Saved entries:
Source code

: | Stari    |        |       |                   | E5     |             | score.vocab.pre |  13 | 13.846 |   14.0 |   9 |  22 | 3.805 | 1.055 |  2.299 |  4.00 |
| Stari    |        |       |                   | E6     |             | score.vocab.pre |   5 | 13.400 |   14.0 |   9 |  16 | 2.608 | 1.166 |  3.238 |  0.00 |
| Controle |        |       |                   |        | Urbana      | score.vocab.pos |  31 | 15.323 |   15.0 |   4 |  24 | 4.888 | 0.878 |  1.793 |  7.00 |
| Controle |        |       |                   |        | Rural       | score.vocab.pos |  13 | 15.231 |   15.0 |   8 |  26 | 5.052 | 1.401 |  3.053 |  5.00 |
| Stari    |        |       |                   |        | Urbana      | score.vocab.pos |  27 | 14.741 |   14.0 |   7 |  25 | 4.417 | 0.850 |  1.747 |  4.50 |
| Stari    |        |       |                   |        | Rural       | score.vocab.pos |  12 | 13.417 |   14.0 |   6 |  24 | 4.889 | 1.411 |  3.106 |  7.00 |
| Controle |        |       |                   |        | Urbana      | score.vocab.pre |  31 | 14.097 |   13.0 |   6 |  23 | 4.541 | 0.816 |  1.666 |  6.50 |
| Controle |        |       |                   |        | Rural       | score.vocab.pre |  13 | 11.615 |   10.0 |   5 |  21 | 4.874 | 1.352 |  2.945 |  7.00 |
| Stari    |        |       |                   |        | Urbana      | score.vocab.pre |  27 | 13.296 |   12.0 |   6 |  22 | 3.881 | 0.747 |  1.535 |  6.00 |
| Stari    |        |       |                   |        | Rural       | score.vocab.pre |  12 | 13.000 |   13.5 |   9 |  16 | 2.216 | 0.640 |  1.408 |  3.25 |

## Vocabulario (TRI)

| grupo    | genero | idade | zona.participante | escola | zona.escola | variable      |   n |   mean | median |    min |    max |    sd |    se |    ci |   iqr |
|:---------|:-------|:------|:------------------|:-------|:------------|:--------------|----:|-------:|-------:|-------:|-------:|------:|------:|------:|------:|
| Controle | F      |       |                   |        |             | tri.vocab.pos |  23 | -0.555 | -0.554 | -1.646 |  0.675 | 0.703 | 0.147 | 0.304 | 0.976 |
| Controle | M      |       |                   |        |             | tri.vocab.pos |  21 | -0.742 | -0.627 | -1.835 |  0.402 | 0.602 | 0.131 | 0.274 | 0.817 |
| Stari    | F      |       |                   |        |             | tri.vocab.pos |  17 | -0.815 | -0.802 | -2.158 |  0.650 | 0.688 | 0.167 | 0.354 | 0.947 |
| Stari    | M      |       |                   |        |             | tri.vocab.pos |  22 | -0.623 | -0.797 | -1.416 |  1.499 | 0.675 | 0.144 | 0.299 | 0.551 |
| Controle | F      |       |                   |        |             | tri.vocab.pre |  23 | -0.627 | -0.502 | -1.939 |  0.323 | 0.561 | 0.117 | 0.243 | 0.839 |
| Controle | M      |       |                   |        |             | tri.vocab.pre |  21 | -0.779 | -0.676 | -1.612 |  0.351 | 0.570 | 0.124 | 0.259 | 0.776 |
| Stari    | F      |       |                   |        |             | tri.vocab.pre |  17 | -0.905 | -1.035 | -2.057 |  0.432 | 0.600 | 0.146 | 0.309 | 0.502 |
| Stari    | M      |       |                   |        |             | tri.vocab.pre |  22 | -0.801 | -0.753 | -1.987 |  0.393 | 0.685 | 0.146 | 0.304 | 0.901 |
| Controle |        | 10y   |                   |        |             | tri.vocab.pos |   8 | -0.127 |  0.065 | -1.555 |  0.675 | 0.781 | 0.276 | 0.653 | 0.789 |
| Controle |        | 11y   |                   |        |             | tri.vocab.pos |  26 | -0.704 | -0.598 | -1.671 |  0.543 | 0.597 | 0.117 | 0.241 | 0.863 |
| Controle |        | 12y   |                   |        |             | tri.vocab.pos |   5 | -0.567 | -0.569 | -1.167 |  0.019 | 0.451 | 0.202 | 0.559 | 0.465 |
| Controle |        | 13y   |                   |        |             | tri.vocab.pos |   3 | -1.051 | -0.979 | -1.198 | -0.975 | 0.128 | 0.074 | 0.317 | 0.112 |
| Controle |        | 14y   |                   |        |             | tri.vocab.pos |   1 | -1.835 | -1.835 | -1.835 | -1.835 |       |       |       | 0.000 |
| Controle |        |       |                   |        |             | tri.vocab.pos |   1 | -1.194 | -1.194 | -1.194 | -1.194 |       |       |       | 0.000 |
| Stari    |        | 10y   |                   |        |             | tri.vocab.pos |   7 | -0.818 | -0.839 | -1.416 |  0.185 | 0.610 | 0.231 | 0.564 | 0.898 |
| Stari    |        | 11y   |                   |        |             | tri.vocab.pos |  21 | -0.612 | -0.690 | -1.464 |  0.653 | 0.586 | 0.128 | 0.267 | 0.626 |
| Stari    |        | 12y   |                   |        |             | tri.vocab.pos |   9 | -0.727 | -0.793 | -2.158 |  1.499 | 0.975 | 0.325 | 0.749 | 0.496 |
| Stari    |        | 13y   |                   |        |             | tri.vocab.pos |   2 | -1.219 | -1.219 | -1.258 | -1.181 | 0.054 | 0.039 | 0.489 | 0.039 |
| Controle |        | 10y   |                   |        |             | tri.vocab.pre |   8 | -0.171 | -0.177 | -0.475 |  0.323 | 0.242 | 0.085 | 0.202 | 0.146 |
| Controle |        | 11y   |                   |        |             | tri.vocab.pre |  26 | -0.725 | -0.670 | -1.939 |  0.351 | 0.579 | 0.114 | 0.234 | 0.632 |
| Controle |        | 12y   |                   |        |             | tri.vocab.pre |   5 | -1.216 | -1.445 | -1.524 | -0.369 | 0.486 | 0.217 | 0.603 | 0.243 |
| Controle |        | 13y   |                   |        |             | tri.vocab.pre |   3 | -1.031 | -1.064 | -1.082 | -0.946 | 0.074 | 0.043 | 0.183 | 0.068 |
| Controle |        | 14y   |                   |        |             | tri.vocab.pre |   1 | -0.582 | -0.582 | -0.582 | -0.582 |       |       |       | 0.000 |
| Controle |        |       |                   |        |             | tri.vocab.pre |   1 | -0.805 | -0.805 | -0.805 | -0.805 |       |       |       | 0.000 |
...
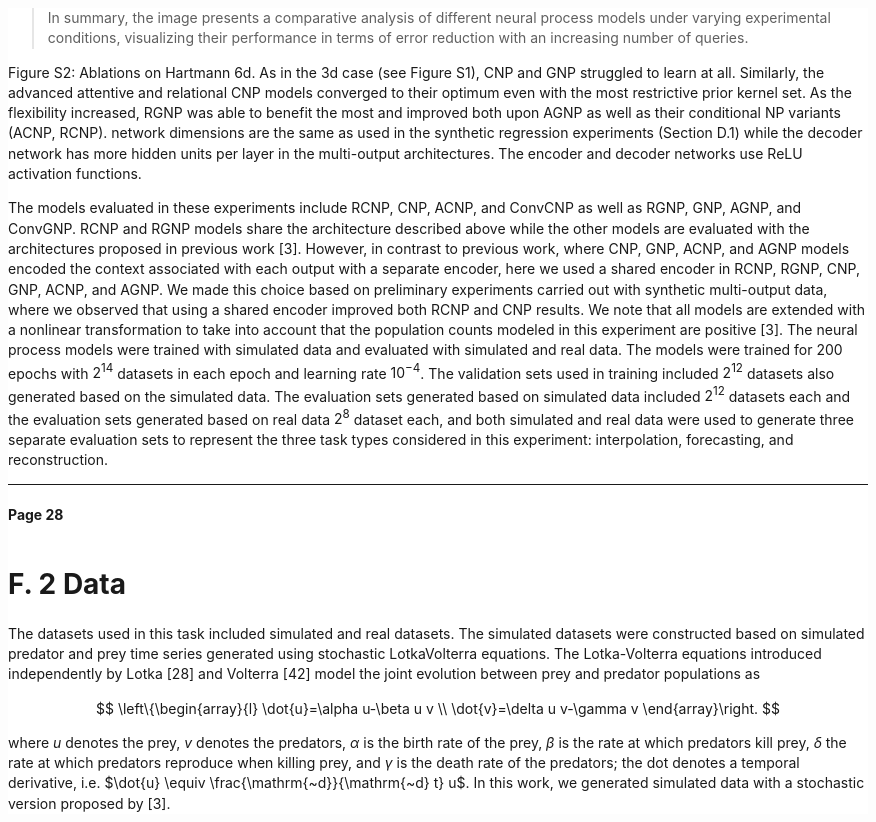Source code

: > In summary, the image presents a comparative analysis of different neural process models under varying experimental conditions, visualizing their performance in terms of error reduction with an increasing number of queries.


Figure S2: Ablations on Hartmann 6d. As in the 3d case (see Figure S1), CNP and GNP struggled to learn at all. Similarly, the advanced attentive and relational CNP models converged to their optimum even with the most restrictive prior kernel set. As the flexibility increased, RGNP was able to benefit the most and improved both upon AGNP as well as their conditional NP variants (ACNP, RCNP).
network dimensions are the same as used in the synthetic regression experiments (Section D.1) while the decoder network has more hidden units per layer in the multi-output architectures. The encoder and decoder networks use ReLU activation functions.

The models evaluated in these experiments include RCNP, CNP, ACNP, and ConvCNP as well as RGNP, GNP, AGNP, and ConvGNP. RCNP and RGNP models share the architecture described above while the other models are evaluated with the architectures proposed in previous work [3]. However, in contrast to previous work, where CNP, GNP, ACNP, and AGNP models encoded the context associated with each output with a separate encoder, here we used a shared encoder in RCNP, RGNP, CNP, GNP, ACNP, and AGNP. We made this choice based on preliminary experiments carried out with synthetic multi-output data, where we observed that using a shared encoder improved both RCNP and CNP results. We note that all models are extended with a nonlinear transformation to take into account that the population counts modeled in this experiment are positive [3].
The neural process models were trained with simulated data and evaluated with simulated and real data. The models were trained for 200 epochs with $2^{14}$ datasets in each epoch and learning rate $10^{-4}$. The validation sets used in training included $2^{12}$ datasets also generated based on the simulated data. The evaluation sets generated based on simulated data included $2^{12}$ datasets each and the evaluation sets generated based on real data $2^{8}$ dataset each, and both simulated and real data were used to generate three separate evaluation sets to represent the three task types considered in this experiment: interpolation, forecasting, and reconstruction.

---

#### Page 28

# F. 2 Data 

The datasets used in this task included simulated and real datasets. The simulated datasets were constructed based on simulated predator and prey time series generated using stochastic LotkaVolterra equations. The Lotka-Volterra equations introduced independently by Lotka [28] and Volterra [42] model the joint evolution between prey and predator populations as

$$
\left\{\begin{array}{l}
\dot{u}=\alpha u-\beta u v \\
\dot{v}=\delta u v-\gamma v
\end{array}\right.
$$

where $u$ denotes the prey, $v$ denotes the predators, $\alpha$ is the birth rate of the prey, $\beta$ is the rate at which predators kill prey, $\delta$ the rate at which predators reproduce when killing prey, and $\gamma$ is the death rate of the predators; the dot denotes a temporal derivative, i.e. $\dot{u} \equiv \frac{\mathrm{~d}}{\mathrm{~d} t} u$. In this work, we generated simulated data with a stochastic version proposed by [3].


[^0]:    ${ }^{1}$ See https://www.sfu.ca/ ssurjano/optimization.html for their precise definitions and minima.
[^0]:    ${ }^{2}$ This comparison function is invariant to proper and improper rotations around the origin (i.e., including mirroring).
---
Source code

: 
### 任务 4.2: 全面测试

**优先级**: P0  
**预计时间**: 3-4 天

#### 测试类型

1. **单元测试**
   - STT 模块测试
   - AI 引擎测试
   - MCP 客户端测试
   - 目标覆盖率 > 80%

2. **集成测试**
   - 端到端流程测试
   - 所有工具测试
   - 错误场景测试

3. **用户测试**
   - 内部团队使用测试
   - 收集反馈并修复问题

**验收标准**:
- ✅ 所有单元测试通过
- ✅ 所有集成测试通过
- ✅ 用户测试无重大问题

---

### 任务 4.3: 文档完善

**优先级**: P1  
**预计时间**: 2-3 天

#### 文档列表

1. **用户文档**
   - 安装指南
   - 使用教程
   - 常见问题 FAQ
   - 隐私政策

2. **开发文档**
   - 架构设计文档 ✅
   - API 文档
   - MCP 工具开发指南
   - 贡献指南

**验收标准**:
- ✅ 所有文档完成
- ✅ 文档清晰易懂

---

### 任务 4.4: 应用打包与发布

(WORK REQUIRED): Copy each line in the data that holds the word "where".

(OUTPUT OF THE EXERCISE):
The models evaluated in these experiments include RCNP, CNP, ACNP, and ConvCNP as well as RGNP, GNP, AGNP, and ConvGNP. RCNP and RGNP models share the architecture described above while the other models are evaluated with the architectures proposed in previous work [3]. However, in contrast to previous work, where CNP, GNP, ACNP, and AGNP models encoded the context associated with each output with a separate encoder, here we used a shared encoder in RCNP, RGNP, CNP, GNP, ACNP, and AGNP. We made this choice based on preliminary experiments carried out with synthetic multi-output data, where we observed that using a shared encoder improved both RCNP and CNP results. We note that all models are extended with a nonlinear transformation to take into account that the population counts modeled in this experiment are positive [3].
where $u$ denotes the prey, $v$ denotes the predators, $\alpha$ is the birth rate of the prey, $\beta$ is the rate at which predators kill prey, $\delta$ the rate at which predators reproduce when killing prey, and $\gamma$ is the death rate of the predators; the dot denotes a temporal derivative, i.e. $\dot{u} \equiv \frac{\mathrm{~d}}{\mathrm{~d} t} u$. In this work, we generated simulated data with a stochastic version proposed by [3].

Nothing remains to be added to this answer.